Bereits seit 2007: „Taxikrieg“
In der Folge entwickelte sich eine Feindschaft, die die Konkurrenten dazu zwang in der Einhaltung der Gesetze zur Personenbeförderung spitzfindig zu werden und Verstöße – natürlich immer nur der Wettbewerber – zur Anzeige zur bringen oder abzumahnen. Der Konflikt auf den Straßen der Hasestadt eskalierte so sehr, dass bereits 2007 die in Berlin erscheinende alternative Tageszeitung taz vom „Taxikrieg in Osnabrück“ berichtete.
Und auch mehr als 10 Jahre später ist dieser Krieg noch aktuell – offensichtlich noch mehr denn je, denn eine Welle von gegenseitigen Abmahnungen, droht sowohl Taxi- wie Mietwagenunternehmer in den Ruin zu treiben.
Im Kampf um das scheue Gut „Fahrgast“ werden die bestehenden Regeln regelmäßig gebrochen. Scheinbar harmlose Verstöße, über die von den Wettbewerbern aber unnachgiebig gewacht wird, führen zu Abmahnungen oder Anzeigen.
Klagewellen überschlagen sich
Es gehe dabei nicht um „Rechthaberei“, sondern um das „wirtschaftliche Überleben“, wie uns der Mann erklärt, der sich Anfang April auf dem Parkhaus des Marienhospitals mit einem lichtstarken Teleobjektiv postierte um seine Kollegen Wettbewerber vom Taxigewerbe dabei zu fotografieren, wie sie sich außerhalb des nur für 5 Taxen zugelassenen Taxistands postieren um zügig nachrücken zu können.
„Die Situation in unserem Gewerbe ist schon längst eskaliert. Das Ziel ist es nicht, jemandem durch die Beweisfotos zu schaden, wir wünschen uns nur, dass die Gesetze auf beiden Seiten eingehalten werden“, beteuert der Mietwagenunternehmer im Gespräch mit unserer Redaktion. Mit den Fotos, Notizen über Kennzeichen und Zeugenaussagen erhofft sich der Kläger, die Taxiunternehmer in Osnabrück zur Wahrung der Regeln zu bringen – und bringt sie dennoch finanziell in eine bedrohliche Lage.
Eine entscheidende Frist lief am Donnerstag aus. Bis dahin hatte etwa die Hälfte der abgemahnten Unternehmen die strafbewehrte Unterlassungserklärung unterzeichnet. Damit haben sie sich zu einer Zahlung von knapp 750 Euro Anwaltskosten und vertraglich zur Einhaltung der geltenden Gesetze verpflichtet. Bei jedem weiteren Verstoß werden Vertragsstrafen bis zu 5.000 Euro fällig. Noch stehen die Unterschriften von einigen Unternehmen aus. Hier wird es zumindest teilweise zu einer gerichtlichen Klärung kommen, die für die jeweiligen Beteiligten ein Prozesskostenrisiko von ebenfalls mindestens 5.000 Euro bedeutet: Summen, die wirtschaftliche Existenzen zu Fall bringen können.

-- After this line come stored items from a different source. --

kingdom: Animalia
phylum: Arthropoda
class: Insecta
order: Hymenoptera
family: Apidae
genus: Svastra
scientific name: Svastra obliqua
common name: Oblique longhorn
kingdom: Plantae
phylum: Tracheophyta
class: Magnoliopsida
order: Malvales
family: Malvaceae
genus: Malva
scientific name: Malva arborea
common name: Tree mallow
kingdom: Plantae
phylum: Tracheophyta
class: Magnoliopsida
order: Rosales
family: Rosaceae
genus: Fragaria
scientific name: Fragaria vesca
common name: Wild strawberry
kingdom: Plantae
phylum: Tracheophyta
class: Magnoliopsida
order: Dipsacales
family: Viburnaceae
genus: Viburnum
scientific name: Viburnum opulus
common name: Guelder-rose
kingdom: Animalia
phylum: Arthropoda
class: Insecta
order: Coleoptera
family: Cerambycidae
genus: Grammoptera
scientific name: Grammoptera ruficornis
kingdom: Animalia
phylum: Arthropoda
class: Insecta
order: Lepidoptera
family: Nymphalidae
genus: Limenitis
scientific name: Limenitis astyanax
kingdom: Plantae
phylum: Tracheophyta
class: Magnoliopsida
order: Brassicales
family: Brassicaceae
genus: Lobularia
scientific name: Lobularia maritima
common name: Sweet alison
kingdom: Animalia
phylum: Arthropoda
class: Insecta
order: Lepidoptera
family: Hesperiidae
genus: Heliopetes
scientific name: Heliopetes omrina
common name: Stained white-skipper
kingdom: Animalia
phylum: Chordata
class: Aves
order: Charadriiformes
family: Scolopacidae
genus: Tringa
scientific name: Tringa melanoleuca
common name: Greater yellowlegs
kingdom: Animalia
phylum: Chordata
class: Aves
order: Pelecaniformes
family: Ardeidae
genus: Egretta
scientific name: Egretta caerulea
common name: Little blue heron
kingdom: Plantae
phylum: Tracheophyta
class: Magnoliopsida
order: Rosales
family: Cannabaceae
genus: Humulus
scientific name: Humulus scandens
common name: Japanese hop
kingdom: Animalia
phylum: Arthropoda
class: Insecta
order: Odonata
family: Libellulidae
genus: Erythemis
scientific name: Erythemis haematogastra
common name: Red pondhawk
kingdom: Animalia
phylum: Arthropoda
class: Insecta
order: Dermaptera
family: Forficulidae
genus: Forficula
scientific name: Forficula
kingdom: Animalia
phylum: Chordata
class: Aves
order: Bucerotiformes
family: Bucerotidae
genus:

Insgesamt soll eine hohe zweistellige Zahl der in Osnabrück aktiven Taxiunternehmer mit einer Abmahnung konfrontiert worden sein*.
„Lockvögel“ stellten Mietwagenfahrern zu Karneval eine Falle
Doch die Fotoaktion des Mietwagenunternehmers gegen die Aufstellpraxis vor dem Alando-Palais hat eine Vorgeschichte.
Ossensamstag vor einem Jahr: Ein Mitarbeiter des Beförderungsunternehmers, der sich nun selbst gegen vermutete Vergehen der Taxifahrer richtet, nimmt am Heger Tor einen Fahrgast auf, der seinen Mietwagen per Telefonanruf in einer der beiden in Osnabrück aktiven Telefonzentralen geordert hat. Der Fahrer glaubt jedenfalls, dass sein Fahrgast zuvor die Zentrale angerufen hat, so schildert er die damalige Situation in unserer Redaktion, und so wollte er sich auch vor dem Landgericht in Osnabrück verteidigen.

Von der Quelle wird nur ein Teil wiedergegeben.